Count the lines in the records below that contain the word "payments", and give that figure alone.

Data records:
___
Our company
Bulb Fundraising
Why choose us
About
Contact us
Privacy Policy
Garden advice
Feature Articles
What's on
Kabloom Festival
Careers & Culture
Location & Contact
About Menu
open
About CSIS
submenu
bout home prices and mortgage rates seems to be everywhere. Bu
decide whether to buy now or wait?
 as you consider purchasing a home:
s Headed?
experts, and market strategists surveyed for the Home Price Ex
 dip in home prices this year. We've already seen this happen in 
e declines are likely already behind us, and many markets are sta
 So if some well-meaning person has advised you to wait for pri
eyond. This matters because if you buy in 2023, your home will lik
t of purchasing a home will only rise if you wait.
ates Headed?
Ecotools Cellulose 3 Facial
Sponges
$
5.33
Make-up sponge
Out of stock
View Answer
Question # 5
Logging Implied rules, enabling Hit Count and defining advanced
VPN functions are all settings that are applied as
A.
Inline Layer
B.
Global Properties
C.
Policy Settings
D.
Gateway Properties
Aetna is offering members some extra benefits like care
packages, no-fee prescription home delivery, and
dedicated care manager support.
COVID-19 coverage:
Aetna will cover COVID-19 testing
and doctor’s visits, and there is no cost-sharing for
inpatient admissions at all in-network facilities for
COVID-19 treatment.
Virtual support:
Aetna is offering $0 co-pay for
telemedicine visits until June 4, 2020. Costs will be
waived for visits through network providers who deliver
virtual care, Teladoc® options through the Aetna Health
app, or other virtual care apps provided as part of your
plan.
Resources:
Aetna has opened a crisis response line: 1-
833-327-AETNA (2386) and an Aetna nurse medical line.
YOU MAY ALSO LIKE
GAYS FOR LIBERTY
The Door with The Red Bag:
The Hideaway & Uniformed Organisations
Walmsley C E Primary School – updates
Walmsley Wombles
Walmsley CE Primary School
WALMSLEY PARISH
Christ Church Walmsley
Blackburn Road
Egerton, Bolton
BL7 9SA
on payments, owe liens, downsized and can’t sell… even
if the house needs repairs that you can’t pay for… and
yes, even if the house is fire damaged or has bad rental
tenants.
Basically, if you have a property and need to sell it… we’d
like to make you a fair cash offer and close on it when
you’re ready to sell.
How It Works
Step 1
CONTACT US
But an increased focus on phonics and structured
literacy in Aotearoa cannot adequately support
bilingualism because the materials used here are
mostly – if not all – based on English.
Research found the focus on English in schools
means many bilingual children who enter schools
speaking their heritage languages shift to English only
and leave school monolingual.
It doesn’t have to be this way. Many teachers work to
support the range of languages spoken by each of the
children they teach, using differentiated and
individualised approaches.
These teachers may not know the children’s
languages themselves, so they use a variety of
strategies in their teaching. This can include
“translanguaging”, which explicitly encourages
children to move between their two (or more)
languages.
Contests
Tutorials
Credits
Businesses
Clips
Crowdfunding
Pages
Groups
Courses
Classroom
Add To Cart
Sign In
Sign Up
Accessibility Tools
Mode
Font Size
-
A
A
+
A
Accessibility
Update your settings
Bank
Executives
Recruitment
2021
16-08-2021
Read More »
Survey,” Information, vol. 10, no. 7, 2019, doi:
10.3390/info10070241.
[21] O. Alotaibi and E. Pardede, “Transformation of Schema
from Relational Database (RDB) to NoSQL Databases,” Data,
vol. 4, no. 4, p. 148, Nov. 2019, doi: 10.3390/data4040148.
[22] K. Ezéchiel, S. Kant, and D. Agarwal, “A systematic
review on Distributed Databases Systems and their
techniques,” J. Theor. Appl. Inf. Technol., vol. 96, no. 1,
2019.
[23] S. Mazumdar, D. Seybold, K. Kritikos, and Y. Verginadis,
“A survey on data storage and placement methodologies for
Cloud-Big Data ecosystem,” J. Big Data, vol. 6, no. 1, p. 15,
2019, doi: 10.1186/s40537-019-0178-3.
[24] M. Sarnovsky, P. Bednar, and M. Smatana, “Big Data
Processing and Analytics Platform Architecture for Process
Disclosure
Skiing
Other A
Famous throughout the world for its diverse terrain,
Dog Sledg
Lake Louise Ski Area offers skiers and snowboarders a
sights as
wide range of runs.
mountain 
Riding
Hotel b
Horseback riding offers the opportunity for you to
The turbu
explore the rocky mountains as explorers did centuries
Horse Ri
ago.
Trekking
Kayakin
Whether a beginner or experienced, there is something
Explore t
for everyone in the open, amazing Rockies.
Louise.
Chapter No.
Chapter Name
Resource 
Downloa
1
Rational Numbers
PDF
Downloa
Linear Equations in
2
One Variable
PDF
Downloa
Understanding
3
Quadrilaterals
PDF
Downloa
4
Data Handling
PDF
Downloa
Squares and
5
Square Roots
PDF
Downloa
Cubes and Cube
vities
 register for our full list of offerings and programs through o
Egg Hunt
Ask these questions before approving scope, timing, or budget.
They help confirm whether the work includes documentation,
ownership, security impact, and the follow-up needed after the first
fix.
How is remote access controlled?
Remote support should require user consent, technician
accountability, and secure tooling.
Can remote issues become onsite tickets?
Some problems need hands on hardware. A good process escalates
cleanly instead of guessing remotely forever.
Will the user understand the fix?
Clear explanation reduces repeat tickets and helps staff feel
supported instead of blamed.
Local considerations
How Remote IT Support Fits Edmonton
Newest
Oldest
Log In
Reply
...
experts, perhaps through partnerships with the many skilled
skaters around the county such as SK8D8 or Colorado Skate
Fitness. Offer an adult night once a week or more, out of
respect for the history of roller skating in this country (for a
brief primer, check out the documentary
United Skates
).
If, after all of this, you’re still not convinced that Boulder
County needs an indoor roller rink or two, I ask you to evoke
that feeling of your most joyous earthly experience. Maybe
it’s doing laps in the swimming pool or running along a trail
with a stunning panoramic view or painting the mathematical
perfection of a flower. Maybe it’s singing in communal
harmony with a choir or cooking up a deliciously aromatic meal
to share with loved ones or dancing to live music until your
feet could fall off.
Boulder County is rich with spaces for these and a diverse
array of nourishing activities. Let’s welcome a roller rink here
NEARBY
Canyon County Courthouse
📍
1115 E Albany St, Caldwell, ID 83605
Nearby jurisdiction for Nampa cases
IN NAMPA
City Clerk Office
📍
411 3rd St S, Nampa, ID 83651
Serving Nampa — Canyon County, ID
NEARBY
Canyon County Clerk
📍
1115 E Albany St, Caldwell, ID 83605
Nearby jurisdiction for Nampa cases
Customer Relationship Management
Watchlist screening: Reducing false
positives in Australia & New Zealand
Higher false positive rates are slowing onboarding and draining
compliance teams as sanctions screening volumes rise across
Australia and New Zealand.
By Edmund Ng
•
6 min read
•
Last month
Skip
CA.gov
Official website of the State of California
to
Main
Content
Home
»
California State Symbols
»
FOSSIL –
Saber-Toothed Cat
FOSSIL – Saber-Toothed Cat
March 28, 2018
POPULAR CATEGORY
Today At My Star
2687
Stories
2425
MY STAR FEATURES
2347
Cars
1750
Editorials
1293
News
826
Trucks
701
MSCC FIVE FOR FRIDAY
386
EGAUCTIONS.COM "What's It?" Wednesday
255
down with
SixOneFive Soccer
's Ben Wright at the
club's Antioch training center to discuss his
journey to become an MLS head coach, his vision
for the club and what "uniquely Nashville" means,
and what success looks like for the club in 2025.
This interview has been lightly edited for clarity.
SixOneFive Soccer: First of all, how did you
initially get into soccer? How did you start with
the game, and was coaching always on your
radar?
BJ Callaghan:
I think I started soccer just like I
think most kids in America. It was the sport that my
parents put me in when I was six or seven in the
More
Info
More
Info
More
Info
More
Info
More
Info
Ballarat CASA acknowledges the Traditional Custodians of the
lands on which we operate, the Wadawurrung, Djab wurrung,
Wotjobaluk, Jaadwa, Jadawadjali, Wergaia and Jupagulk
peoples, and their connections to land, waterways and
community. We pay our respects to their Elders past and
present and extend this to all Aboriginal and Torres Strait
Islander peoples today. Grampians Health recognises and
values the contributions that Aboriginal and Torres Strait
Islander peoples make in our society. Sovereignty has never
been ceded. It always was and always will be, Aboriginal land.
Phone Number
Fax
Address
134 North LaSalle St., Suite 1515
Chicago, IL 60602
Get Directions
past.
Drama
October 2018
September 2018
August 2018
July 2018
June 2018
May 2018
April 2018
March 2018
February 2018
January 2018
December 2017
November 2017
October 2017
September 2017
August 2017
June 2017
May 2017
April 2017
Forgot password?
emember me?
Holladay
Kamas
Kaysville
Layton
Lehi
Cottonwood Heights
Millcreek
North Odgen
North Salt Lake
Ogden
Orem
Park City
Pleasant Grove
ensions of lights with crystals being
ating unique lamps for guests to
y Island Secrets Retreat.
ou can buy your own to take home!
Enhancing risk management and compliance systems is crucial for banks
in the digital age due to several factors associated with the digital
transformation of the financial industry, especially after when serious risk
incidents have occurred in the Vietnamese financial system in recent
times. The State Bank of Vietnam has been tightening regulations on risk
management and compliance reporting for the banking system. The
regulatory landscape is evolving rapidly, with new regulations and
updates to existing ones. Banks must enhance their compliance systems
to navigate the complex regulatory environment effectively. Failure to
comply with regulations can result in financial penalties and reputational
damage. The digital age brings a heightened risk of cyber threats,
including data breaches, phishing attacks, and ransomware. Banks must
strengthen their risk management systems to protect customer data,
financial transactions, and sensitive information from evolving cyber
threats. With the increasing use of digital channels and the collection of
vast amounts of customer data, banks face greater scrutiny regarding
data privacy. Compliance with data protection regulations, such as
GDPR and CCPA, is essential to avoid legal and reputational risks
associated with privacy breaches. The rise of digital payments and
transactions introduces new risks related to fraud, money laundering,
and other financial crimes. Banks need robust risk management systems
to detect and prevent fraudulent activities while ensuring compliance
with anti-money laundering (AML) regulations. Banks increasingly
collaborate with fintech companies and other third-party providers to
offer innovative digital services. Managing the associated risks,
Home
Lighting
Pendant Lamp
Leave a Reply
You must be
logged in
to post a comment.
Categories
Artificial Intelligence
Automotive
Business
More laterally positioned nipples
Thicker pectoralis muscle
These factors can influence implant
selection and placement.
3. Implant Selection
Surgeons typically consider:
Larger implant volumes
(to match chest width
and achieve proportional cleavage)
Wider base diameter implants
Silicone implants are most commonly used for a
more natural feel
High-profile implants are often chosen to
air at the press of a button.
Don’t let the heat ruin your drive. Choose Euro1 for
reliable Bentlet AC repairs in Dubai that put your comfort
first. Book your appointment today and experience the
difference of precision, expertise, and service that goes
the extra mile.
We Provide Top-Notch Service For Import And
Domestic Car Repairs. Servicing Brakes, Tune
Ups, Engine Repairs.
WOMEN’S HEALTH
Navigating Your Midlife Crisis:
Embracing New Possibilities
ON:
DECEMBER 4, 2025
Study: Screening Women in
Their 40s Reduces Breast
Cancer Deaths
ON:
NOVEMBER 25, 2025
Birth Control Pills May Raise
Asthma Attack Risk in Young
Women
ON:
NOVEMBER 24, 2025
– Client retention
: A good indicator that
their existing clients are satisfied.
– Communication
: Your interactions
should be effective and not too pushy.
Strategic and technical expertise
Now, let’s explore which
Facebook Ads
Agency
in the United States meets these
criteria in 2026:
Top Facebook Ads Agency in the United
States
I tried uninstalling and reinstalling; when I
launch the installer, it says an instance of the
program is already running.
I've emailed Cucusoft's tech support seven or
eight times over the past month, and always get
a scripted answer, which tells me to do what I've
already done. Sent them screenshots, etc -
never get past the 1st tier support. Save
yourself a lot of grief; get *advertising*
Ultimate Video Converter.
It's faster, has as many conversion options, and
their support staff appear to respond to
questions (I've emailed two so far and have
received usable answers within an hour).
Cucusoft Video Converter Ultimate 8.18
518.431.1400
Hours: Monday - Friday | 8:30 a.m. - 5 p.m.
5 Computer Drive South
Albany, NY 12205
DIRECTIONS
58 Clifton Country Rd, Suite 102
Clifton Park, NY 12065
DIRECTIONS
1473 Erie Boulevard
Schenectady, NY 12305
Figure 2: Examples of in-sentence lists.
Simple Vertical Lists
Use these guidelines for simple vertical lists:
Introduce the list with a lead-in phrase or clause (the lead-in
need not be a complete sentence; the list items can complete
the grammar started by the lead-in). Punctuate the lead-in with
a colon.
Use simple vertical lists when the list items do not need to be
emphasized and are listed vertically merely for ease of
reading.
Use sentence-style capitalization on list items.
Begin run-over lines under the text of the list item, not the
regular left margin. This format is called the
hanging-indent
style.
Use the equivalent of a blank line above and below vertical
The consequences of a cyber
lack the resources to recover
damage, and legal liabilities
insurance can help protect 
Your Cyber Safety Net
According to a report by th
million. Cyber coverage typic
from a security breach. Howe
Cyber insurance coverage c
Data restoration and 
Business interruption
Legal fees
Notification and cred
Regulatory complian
___
Output of the task: 2